Sachsens Ministerpräsident Michael Kretschmer kommt zu der Sitzung des CDU-Bundesvorstands. / Foto: Michael Kappeler/dpa/Archivbild
Sachsens Ministerpräsident Michael Kretschmer kommt zu der Sitzung des CDU-Bundesvorstands. / Foto: Michael Kappeler/dpa/Archivbild

Sachsens Ministerpräsident Michael Kretschmer hat in der Debatte über mögliche Engpässe bei Erdgas vor einer Verunsicherung der Verbraucher gewarnt. Es sei nicht die Aufgabe eines Bundeswirtschaftsministers, «den Deutschen zu sagen, dass sie nur bis 19 Grad heizen sollen. Seine Aufgabe ist es, dafür zu sorgen, dass die Energiepreise in einem erträglichen Maß bleiben», sagte der CDU-Politiker am Freitag am Rande eines Besuchs in Rom. Energie sei die Achillesferse einer jeden Volkswirtschaft.

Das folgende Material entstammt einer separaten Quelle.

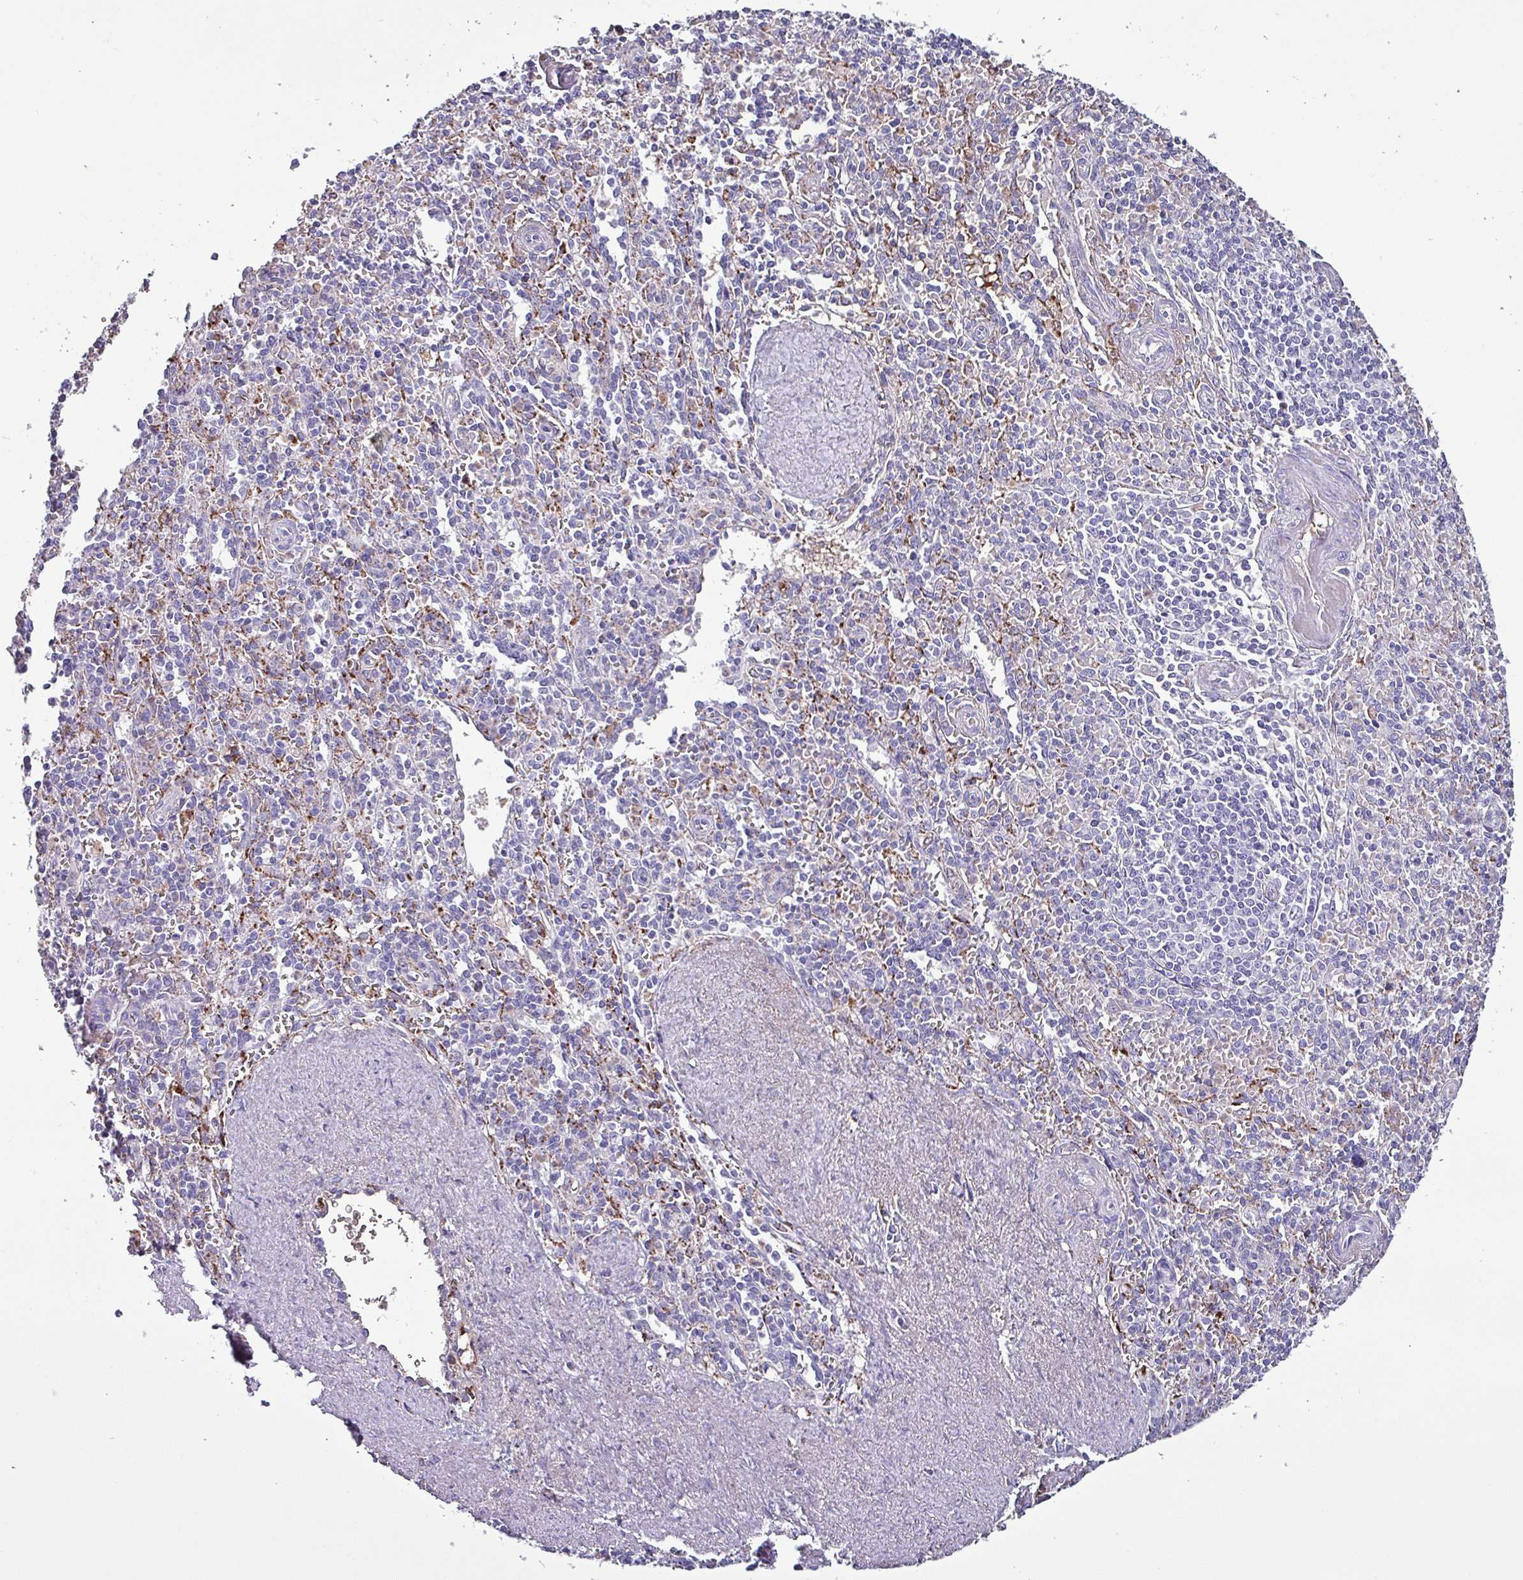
{"staining": {"intensity": "moderate", "quantity": "<25%", "location": "cytoplasmic/membranous"}, "tissue": "spleen", "cell_type": "Cells in red pulp", "image_type": "normal", "snomed": [{"axis": "morphology", "description": "Normal tissue, NOS"}, {"axis": "topography", "description": "Spleen"}], "caption": "Immunohistochemical staining of normal spleen displays <25% levels of moderate cytoplasmic/membranous protein positivity in about <25% of cells in red pulp. (DAB IHC, brown staining for protein, blue staining for nuclei).", "gene": "HPR", "patient": {"sex": "female", "age": 70}}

Wenn die Preise nicht mehr wettbewerbsfähig und sozial erträglich seien, werde das Land gespalten: «Dann werden die Folgen für die kommenden Jahrzehnte verheerend sein.»

Bundeswirtschaftsminister Robert Habeck hatte die Menschen aufgerufen, Energie zu sparen. In den ARD-«Tagesthemen» verwies er am Donnerstag darauf, dass die Gasspeicher zu 56 Prozent gefüllt seien. «Wenn die Speichermengen nicht zunehmen, dann werden wir weitere Maßnahmen zur Einsparung, zur Not auch gesetzlich, vornehmen müssen», sagte der Grünen-Politiker. Auf die Frage, ob das auch die Herabsetzung der vorgeschriebenen Mindesttemperatur in Wohnungen sein könnte, antwortete Habeck: «Damit haben wir uns noch nicht intensiv auseinandergesetzt. Wir werden uns alle Gesetze, die dort einen Beitrag leisten, anschauen.»

Kretschmer kritisierte, jeden Tag komme ein neuer Vorschlag, der die Menschen verunsichere. Die Realität sei, dass die Leute sich bereits einschränkten.